A leading Chinese banker says China should make greater efforts to develop private equity funds.
Addressing the ongoing First China International Private Equity Forum held in Tianjin, Wu Xiaoling, vice governor of the People's Bank of China (PBOC), the country's central bank, said a multiple-tier capital market including private equity funds was urgently needed in China.
She said the country's capital market has "two soft ribs" -- the corporate debt market and the private equity market.
Slow development of the corporate debt market made it hard for firms to optimize their debt and capital structure and an under-developed private equity market made it difficult to provide resources for good listed companies, she explained.
Article 50 of China's Securities Law says that a limited liability company must meet two requirements in order to go public.
The total capital of the company should be no less than 30 million yuan, and public share capital should represent no less than 25 percent of the company's entire capital assets.
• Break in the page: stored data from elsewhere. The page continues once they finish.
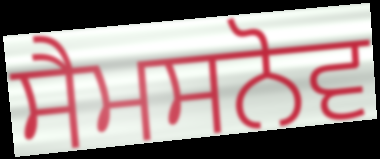
ਸੈਮਸਨੋਵ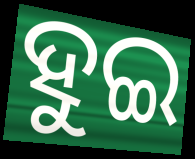
ହୁଇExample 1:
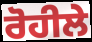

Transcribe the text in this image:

ਰੋਹੀਲੇ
Companies whose total capital exceeds 400 million yuan should make no less than 10 percent available for public subscription when going public.
"It is very difficult for companies to meet the two conditions, " said Wu, "so companies are well-advised to raise money on the private equity market before going public."
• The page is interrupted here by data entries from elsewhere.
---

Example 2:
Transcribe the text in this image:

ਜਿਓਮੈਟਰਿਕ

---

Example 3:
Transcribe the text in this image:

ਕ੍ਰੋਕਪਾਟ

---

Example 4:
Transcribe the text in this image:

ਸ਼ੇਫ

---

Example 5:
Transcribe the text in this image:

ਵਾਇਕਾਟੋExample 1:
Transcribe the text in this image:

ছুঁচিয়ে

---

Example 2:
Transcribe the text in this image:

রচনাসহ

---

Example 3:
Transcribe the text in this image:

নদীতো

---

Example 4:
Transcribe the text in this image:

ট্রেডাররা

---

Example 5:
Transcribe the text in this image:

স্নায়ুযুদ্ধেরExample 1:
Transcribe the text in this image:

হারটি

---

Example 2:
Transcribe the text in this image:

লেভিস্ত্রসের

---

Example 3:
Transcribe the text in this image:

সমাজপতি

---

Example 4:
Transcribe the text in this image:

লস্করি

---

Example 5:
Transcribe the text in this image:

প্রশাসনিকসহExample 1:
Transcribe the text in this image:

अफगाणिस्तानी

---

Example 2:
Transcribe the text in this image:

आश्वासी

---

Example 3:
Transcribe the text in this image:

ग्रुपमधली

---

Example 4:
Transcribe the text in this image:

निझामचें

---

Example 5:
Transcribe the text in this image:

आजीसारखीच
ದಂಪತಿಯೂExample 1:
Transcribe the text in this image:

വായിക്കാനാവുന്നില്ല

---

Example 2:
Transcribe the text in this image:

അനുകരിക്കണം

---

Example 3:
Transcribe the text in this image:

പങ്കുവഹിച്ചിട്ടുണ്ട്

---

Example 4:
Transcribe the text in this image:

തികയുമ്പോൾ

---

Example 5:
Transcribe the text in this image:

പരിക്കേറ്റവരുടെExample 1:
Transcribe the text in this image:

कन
Wu believed private equity funds were a catalyst for upgrading the value of an enterprise.
She said that high deposit savings, improvements to the financial environment such as the state-owned stake structure reform, and improved laws and regulations had provided favorable conditions for the country to speed up the development of a multiple-tier capital market.
Wu believed the government should concentrate efforts on training high-quality administrative personnel to manage mutual fund companies, allow financial organizations to participate in private equity funds, and ensure that private equity funds have exit channels.
China has become a place of choice in the Asia-Pacific region for overseas private equity funds. Statistics show that by December 2006, investments by private equity funds in the Chinese mainland had reached 13 billion yuan.
Tianjin has been in the spotlight since March 2006 when the State Council, China's central government, approved a plan to locate the country's third financial center in Tianjin's Binhai New Area.
The other two are Shenzhen in south China's Guangdong Province and Pudong New Area in Shanghai.